Friday, May 13, 2011

The Long Goodbye.

Years before my Father died I had already begun to say goodbye. The day after James and I became engaged to be married, Dad, went into hospital for what was supposed to be a short stay for an operation to prepare him to once again begin kidney dialysis. Over four months later he came home. During his stay in hospital he was in intensive care for several days, and wasn't expected to live. He lost over 20 kilos, as a virus which the doctors could not control took hold of his body. When he eventually came home he looked like a World War II prisoner of war survivor! We knew then that every day was a gift. In my heart I knew that he would not be with us for a long time. So in a way, I had begun to say goodbye two years before he died of an aneurysm, four months before the birth of my first child.

Since that day there have been many little opportunities to say farewell. Such as when Mum sold Dad's beloved Scandalli piano accordion, or when the house in which he lost consciousness was sold, and even when I fed my son sourdough muffins Dad had made which I had frozen! These were days to remember, cry, laugh, and to whisper"goodbye" as the invisible threads were cut to the man I called Dad.

Today was one such day. Today Mum sold the building in which she and my father built a successful small business, Proudies Hot Bread. It was a rather emotional day for Mum and I, as so much of our lives have been connected to that place, and to the memories created within its walls.

After the hammer had fallen at the auction memories were shared about the 15 years she and my father were in business. Such as how one day Mum had received a call from my father in which he asked her to add up all the money they could get hold of, and to include what they might get for the tent under the house! He had been approached by the owner of Wally Gate's Supermarket, who was retiring and thought that perhaps my parents would be interesting in purchasing the building. They sold their house and the tent, and we lived in the little flat above the shop for a year before they were in a position to buy another house. During that year I can remember waking during the night to the sounds of clunking bread tins, machinery, and laughter!

The building became a backdrop to my childhood and early adulthood. I went to primary school in the same suburb, played with the neighbourhood children, and had my first job slicing endless loaves of bread! After my parents sold the business, I worked there for a year before beginning university.

Parents teach their children many things. One of the best things my father taught me was the value of living a considered life. He wasn't the type of sit back and just let life happen to him. Rather he decided what he wanted form life and put a plan into action to make it happen.

My dad knew about passion! His first love was bread making. There was nothing about bread he didn't know! He could talk about bread for HOURS! He was one of those blessed souls who loved getting up in the morning, or in his case the middle of the night, to go to work. For him it wasn't work. He would often say he was going to play!

Thirteen years after his death I still miss him terribly! But I see him in my eldest son who has the same body shape and seems to be developing the same wacky sense of humour. I often hear his voice when I open my mouth, like the time a few weeks ago when I couldn't resist annoying Bilby, who was not amused! "You're annoying. " he calmly said to which I replied, "Yeah, it's good isn't it!" before I stopped in my tracks as this was the exact thing Dad would say to me after an unsuccessful attempt to be funny!

Today was a day to say goodbye to the last physical *thing* that connected me to my father. It was a day to celebrate and to reminisce. It was also a day of hope. Hope that the faith we have in Christ will mean that we will meet again!


Suzanne said...

There is one other thing that lives on that your Dad created; the sourdough starter.
That was a lovely peice Tricia.
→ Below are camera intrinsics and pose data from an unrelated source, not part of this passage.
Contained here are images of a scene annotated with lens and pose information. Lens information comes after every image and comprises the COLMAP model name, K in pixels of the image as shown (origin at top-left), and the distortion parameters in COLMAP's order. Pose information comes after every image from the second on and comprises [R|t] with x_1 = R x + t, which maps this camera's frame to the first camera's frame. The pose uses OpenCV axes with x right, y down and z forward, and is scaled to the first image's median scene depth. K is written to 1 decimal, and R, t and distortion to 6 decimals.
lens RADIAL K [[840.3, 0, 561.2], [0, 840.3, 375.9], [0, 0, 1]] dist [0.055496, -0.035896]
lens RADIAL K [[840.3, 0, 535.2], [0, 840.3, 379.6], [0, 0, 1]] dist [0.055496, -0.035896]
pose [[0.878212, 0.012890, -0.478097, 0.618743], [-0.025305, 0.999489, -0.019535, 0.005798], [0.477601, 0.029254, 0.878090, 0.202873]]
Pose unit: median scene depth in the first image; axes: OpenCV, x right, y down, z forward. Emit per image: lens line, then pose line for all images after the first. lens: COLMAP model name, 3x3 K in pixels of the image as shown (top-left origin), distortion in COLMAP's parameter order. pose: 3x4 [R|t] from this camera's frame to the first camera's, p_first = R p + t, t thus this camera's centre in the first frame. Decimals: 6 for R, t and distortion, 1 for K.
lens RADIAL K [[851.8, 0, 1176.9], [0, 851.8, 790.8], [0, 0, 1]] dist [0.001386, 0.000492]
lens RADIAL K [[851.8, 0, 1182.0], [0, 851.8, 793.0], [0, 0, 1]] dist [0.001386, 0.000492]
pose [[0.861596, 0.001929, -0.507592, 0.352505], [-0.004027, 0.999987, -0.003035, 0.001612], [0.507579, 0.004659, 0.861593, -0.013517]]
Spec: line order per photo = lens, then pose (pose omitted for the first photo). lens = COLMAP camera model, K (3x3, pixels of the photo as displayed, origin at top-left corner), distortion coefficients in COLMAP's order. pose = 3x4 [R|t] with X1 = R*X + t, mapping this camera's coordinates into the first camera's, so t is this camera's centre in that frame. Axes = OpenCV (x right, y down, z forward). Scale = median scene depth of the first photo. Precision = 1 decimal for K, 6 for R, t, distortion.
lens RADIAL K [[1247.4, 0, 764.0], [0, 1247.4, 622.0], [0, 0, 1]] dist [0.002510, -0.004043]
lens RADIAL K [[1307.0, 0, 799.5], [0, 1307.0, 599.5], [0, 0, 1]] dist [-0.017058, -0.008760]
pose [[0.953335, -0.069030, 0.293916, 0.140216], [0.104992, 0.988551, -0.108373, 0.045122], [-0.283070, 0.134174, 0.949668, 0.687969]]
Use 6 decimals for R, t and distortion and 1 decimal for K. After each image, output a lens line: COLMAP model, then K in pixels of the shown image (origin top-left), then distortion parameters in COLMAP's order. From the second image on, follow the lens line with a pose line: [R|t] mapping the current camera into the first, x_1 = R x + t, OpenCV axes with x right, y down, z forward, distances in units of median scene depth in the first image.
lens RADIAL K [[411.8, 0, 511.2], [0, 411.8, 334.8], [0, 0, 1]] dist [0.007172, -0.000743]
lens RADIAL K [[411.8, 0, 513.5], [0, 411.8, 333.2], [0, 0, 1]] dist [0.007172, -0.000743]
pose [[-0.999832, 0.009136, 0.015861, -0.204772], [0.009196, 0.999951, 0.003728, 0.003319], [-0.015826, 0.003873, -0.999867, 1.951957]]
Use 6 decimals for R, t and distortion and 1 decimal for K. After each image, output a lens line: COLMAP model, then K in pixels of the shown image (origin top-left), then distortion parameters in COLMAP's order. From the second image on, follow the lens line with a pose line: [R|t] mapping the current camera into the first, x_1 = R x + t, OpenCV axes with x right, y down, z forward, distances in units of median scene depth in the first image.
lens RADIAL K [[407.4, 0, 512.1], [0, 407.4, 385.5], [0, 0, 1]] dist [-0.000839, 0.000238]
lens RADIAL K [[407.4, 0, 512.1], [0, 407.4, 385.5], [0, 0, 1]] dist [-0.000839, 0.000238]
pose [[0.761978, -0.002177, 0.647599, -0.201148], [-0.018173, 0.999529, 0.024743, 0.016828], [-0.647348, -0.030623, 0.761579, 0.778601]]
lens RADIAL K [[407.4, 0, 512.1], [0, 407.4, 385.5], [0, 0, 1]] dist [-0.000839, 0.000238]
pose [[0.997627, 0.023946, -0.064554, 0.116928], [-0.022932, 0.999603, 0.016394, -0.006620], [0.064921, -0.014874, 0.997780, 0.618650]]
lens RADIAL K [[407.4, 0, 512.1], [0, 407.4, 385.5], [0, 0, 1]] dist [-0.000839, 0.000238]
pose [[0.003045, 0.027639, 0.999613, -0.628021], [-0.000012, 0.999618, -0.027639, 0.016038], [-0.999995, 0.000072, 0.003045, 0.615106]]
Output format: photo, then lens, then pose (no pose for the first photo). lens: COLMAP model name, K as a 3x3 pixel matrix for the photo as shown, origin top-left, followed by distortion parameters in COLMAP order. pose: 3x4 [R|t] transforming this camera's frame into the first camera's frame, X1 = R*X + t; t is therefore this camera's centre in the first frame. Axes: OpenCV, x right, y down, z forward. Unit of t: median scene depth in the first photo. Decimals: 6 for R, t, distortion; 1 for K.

I shed a tear or two, but laughed as well, which is what he would have wanted.
I wish he could have known (or maybe he does), what an immense impact his life has had on other people, especially those who loved him well. Life goes on and so does love.

Sue Elvis said...

I can see how much you love your dad, Tricia. You might have said you last physical goodbye, but I bet your dad keeps appearing in your life in ways that you might not expect. I find this with Thomas. I am quite surprised how much a part of our lives he is and he died 11 1/2 years ago. Our loved ones live on even when they are not physically here.